**WORK ITEM**.
Every line in the entries that holds "your" should be identified and copied.

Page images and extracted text
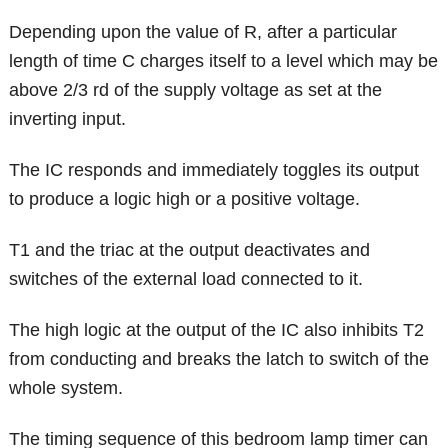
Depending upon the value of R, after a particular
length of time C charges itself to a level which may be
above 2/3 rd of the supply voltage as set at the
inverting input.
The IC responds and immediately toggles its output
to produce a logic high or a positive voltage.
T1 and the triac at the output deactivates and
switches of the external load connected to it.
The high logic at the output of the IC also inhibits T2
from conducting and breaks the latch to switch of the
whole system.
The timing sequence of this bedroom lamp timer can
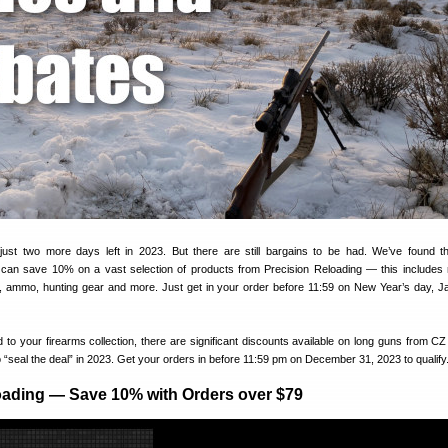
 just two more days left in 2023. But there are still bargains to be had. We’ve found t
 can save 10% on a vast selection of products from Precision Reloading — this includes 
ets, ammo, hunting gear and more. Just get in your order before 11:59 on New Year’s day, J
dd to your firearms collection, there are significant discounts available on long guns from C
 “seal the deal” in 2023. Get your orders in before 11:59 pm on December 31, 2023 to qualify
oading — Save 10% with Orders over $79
--
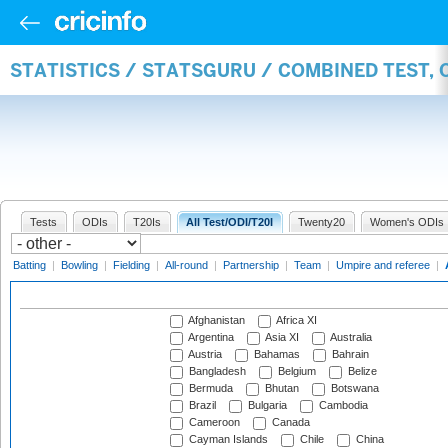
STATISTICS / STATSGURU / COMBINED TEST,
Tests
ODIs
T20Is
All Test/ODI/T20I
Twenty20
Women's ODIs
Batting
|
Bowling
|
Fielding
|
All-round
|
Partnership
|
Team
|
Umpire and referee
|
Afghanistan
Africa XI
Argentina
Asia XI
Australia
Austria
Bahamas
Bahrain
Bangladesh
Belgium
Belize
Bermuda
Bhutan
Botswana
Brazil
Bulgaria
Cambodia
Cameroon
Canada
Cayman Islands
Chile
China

**RESPONSE TO THIS TASK**.
ets, ammo, hunting gear and more. Just get in your order before 11:59 on New Year’s day, J
dd to your firearms collection, there are significant discounts available on long guns from C
 “seal the deal” in 2023. Get your orders in before 11:59 pm on December 31, 2023 to qualify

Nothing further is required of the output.